• **Directive**:
Copy all entries without alteration and skip the pictures they hold.

• **Source data**:
────────────────────────────────────────
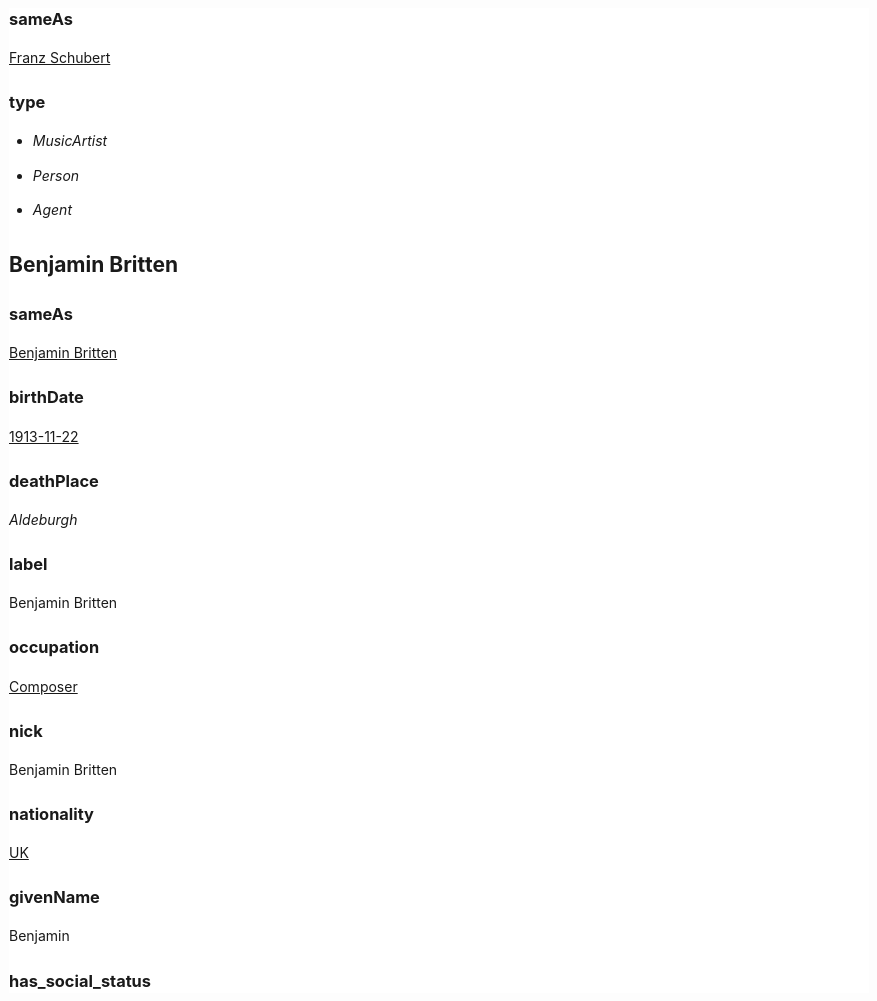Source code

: ### sameAs


[Franz Schubert](#Franz-Schubert)

### type

 - *MusicArtist*

 - *Person*

 - *Agent*

## Benjamin Britten

### sameAs


[Benjamin Britten](#Benjamin-Britten)

### birthDate


[1913-11-22](#1913-11-22)

### deathPlace


*Aldeburgh*

### label


Benjamin Britten

### occupation


[Composer](#Composer)

### nick


Benjamin Britten

### nationality


[UK](#UK)

### givenName


Benjamin

### has_social_status
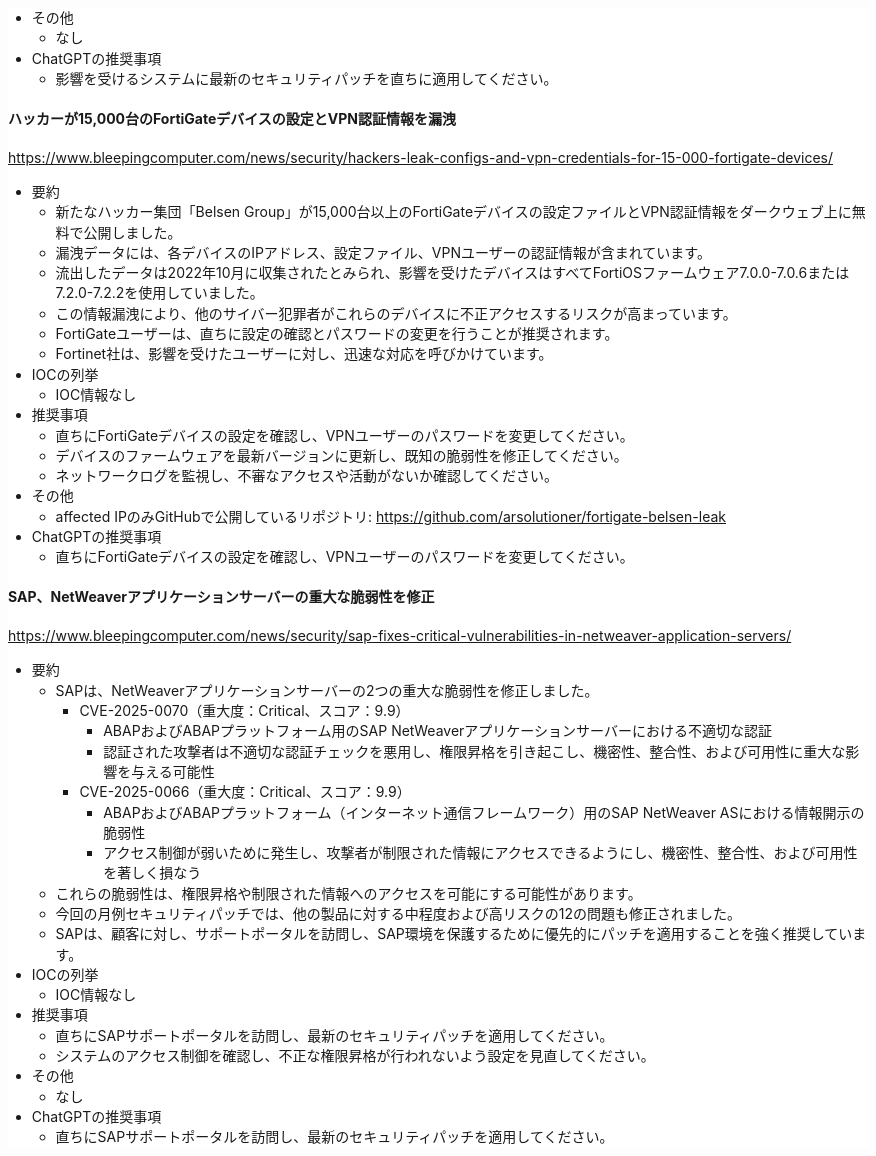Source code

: - その他
    - なし
- ChatGPTの推奨事項
    - 影響を受けるシステムに最新のセキュリティパッチを直ちに適用してください。

#### ハッカーが15,000台のFortiGateデバイスの設定とVPN認証情報を漏洩
https://www.bleepingcomputer.com/news/security/hackers-leak-configs-and-vpn-credentials-for-15-000-fortigate-devices/

- 要約
    - 新たなハッカー集団「Belsen Group」が15,000台以上のFortiGateデバイスの設定ファイルとVPN認証情報をダークウェブ上に無料で公開しました。
    - 漏洩データには、各デバイスのIPアドレス、設定ファイル、VPNユーザーの認証情報が含まれています。
    - 流出したデータは2022年10月に収集されたとみられ、影響を受けたデバイスはすべてFortiOSファームウェア7.0.0-7.0.6または7.2.0-7.2.2を使用していました。
    - この情報漏洩により、他のサイバー犯罪者がこれらのデバイスに不正アクセスするリスクが高まっています。
    - FortiGateユーザーは、直ちに設定の確認とパスワードの変更を行うことが推奨されます。
    - Fortinet社は、影響を受けたユーザーに対し、迅速な対応を呼びかけています。
- IOCの列挙
    - IOC情報なし
- 推奨事項
    - 直ちにFortiGateデバイスの設定を確認し、VPNユーザーのパスワードを変更してください。
    - デバイスのファームウェアを最新バージョンに更新し、既知の脆弱性を修正してください。
    - ネットワークログを監視し、不審なアクセスや活動がないか確認してください。
- その他
    - affected IPのみGitHubで公開しているリポジトリ: https://github.com/arsolutioner/fortigate-belsen-leak
- ChatGPTの推奨事項
    - 直ちにFortiGateデバイスの設定を確認し、VPNユーザーのパスワードを変更してください。

#### SAP、NetWeaverアプリケーションサーバーの重大な脆弱性を修正
https://www.bleepingcomputer.com/news/security/sap-fixes-critical-vulnerabilities-in-netweaver-application-servers/

- 要約
    - SAPは、NetWeaverアプリケーションサーバーの2つの重大な脆弱性を修正しました。
        - CVE-2025-0070（重大度：Critical、スコア：9.9）
            - ABAPおよびABAPプラットフォーム用のSAP NetWeaverアプリケーションサーバーにおける不適切な認証
            - 認証された攻撃者は不適切な認証チェックを悪用し、権限昇格を引き起こし、機密性、整合性、および可用性に重大な影響を与える可能性
        - CVE-2025-0066（重大度：Critical、スコア：9.9）
            - ABAPおよびABAPプラットフォーム（インターネット通信フレームワーク）用のSAP NetWeaver ASにおける情報開示の脆弱性
            - アクセス制御が弱いために発生し、攻撃者が制限された情報にアクセスできるようにし、機密性、整合性、および可用性を著しく損なう
    - これらの脆弱性は、権限昇格や制限された情報へのアクセスを可能にする可能性があります。
    - 今回の月例セキュリティパッチでは、他の製品に対する中程度および高リスクの12の問題も修正されました。
    - SAPは、顧客に対し、サポートポータルを訪問し、SAP環境を保護するために優先的にパッチを適用することを強く推奨しています。
- IOCの列挙
    - IOC情報なし
- 推奨事項
    - 直ちにSAPサポートポータルを訪問し、最新のセキュリティパッチを適用してください。
    - システムのアクセス制御を確認し、不正な権限昇格が行われないよう設定を見直してください。
- その他
    - なし
- ChatGPTの推奨事項
    - 直ちにSAPサポートポータルを訪問し、最新のセキュリティパッチを適用してください。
────────────────────────────────────────
• **Solved exercise**:
Source code

: ### sameAs


[Franz Schubert](#Franz-Schubert)

### type

 - *MusicArtist*

 - *Person*

 - *Agent*

## Benjamin Britten

### sameAs


[Benjamin Britten](#Benjamin-Britten)

### birthDate


[1913-11-22](#1913-11-22)

### deathPlace


*Aldeburgh*

### label


Benjamin Britten

### occupation


[Composer](#Composer)

### nick


Benjamin Britten

### nationality


[UK](#UK)

### givenName


Benjamin

### has_social_status
Source code

: - その他
    - なし
- ChatGPTの推奨事項
    - 影響を受けるシステムに最新のセキュリティパッチを直ちに適用してください。

#### ハッカーが15,000台のFortiGateデバイスの設定とVPN認証情報を漏洩
https://www.bleepingcomputer.com/news/security/hackers-leak-configs-and-vpn-credentials-for-15-000-fortigate-devices/

- 要約
    - 新たなハッカー集団「Belsen Group」が15,000台以上のFortiGateデバイスの設定ファイルとVPN認証情報をダークウェブ上に無料で公開しました。
    - 漏洩データには、各デバイスのIPアドレス、設定ファイル、VPNユーザーの認証情報が含まれています。
    - 流出したデータは2022年10月に収集されたとみられ、影響を受けたデバイスはすべてFortiOSファームウェア7.0.0-7.0.6または7.2.0-7.2.2を使用していました。
    - この情報漏洩により、他のサイバー犯罪者がこれらのデバイスに不正アクセスするリスクが高まっています。
    - FortiGateユーザーは、直ちに設定の確認とパスワードの変更を行うことが推奨されます。
    - Fortinet社は、影響を受けたユーザーに対し、迅速な対応を呼びかけています。
- IOCの列挙
    - IOC情報なし
- 推奨事項
    - 直ちにFortiGateデバイスの設定を確認し、VPNユーザーのパスワードを変更してください。
    - デバイスのファームウェアを最新バージョンに更新し、既知の脆弱性を修正してください。
    - ネットワークログを監視し、不審なアクセスや活動がないか確認してください。
- その他
    - affected IPのみGitHubで公開しているリポジトリ: https://github.com/arsolutioner/fortigate-belsen-leak
- ChatGPTの推奨事項
    - 直ちにFortiGateデバイスの設定を確認し、VPNユーザーのパスワードを変更してください。

#### SAP、NetWeaverアプリケーションサーバーの重大な脆弱性を修正
https://www.bleepingcomputer.com/news/security/sap-fixes-critical-vulnerabilities-in-netweaver-application-servers/

- 要約
    - SAPは、NetWeaverアプリケーションサーバーの2つの重大な脆弱性を修正しました。
        - CVE-2025-0070（重大度：Critical、スコア：9.9）
            - ABAPおよびABAPプラットフォーム用のSAP NetWeaverアプリケーションサーバーにおける不適切な認証
            - 認証された攻撃者は不適切な認証チェックを悪用し、権限昇格を引き起こし、機密性、整合性、および可用性に重大な影響を与える可能性
        - CVE-2025-0066（重大度：Critical、スコア：9.9）
            - ABAPおよびABAPプラットフォーム（インターネット通信フレームワーク）用のSAP NetWeaver ASにおける情報開示の脆弱性
            - アクセス制御が弱いために発生し、攻撃者が制限された情報にアクセスできるようにし、機密性、整合性、および可用性を著しく損なう
    - これらの脆弱性は、権限昇格や制限された情報へのアクセスを可能にする可能性があります。
    - 今回の月例セキュリティパッチでは、他の製品に対する中程度および高リスクの12の問題も修正されました。
    - SAPは、顧客に対し、サポートポータルを訪問し、SAP環境を保護するために優先的にパッチを適用することを強く推奨しています。
- IOCの列挙
    - IOC情報なし
- 推奨事項
    - 直ちにSAPサポートポータルを訪問し、最新のセキュリティパッチを適用してください。
    - システムのアクセス制御を確認し、不正な権限昇格が行われないよう設定を見直してください。
- その他
    - なし
- ChatGPTの推奨事項
    - 直ちにSAPサポートポータルを訪問し、最新のセキュリティパッチを適用してください。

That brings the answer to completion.